More than a technical demo, this talk explores a potential future pipeline for AI-assisted 3D creation: a workflow where artists, game designers, architects, and developers can iteratively generate, inspect, modify, and refine 3D environments while keeping human control at every stage. Instead of replacing creative tools, the agent becomes a programmable collaborator that can accelerate repetitive work, propose variations, and turn high-level intent into editable Blender scenes.
Through live examples, we will discuss what this could mean for the future of video game world-building, virtual production, and 3D architecture: faster prototyping, more accessible scene creation, and new ways to move from idea to interactive environment. Attendees will leave with a practical architecture for building Python agents that operate real creative software, and a grounded view of both the opportunities and current limitations of human-in-the-loop AI for 3D design.
David Rousset is a Principal Program Manager at Microsoft, focused on AI engineering and developer experience. Inside the CoreAI - Developer division, he works on building next-gen agentic tooling like the AI Toolkit, Foundry Extension and MCPs.
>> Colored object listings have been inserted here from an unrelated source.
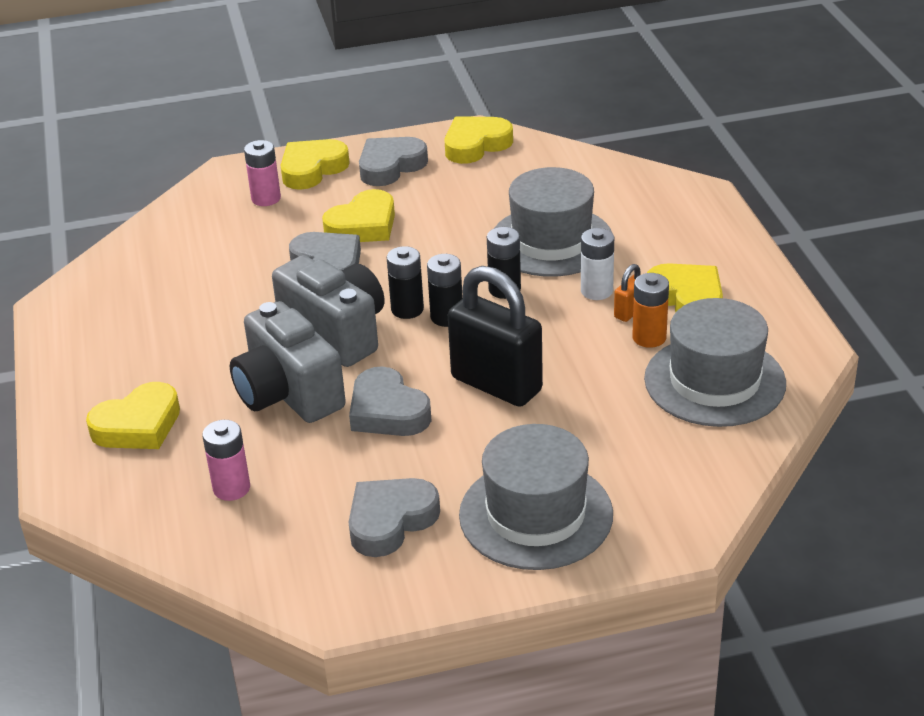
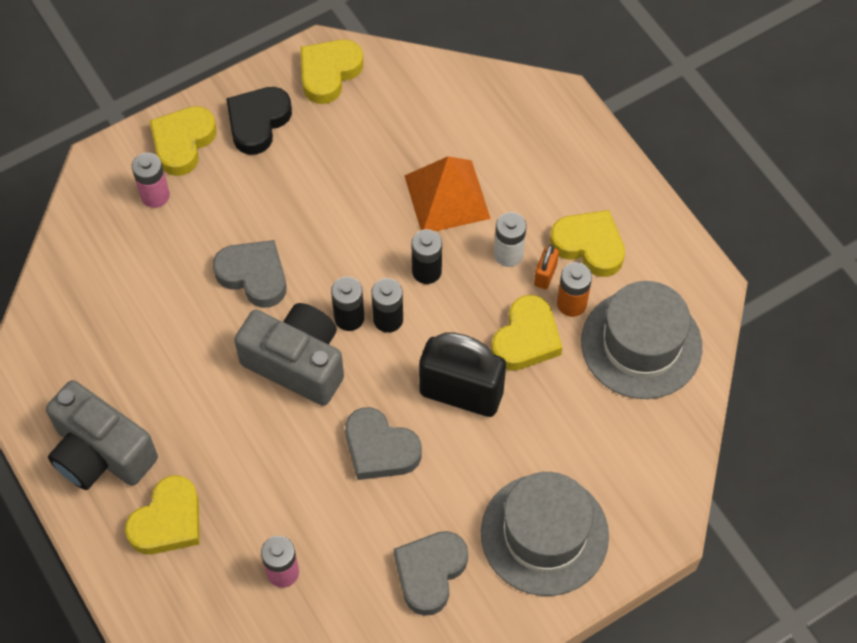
camera: 20 degrees left, 25 degrees up
grey camera [230,301,346,423] -> grey camera moved to [46,380,158,490]
yellow heart [322,189,395,242] -> yellow heart moved to [491,295,562,371]
grey heart [359,137,428,186] -> black heart [226,87,292,155]
grey hat [495,167,612,277] -> orange pyramid [404,156,491,231]

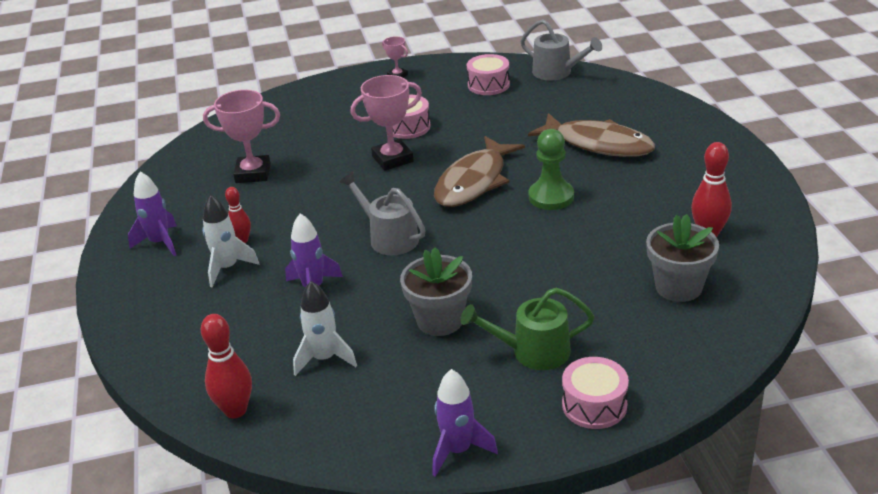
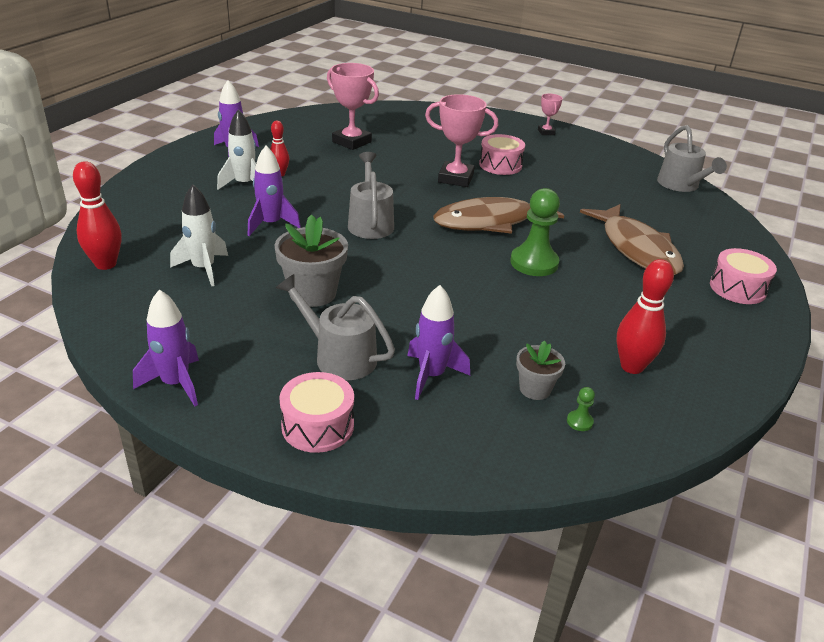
camera: 35 degrees right, 0 degrees up
green watering can [461,288,594,370] -> grey watering can [276,274,395,380]
pink drum [467,54,510,95] -> pink drum moved to [710,248,777,304]
grey flower pot [646,214,719,302] -> grey flower pot [516,341,565,400], size x0.59
none -> purple rocket [407,285,470,400]
none -> green pawn [567,387,595,431]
His work combines OSS, GenAI, and production-grade workflows. He’s also the co-author of Babylon.js, a WebGL 3D engine used by several Microsoft applications in Office as well as various external partners such as Adobe. As a former evangelist, he’s used to public in various conferences, mainly about web development but also about quantum computing as he's passionate about it. He’s based in Paris, France which will explain is weird but lovely accent.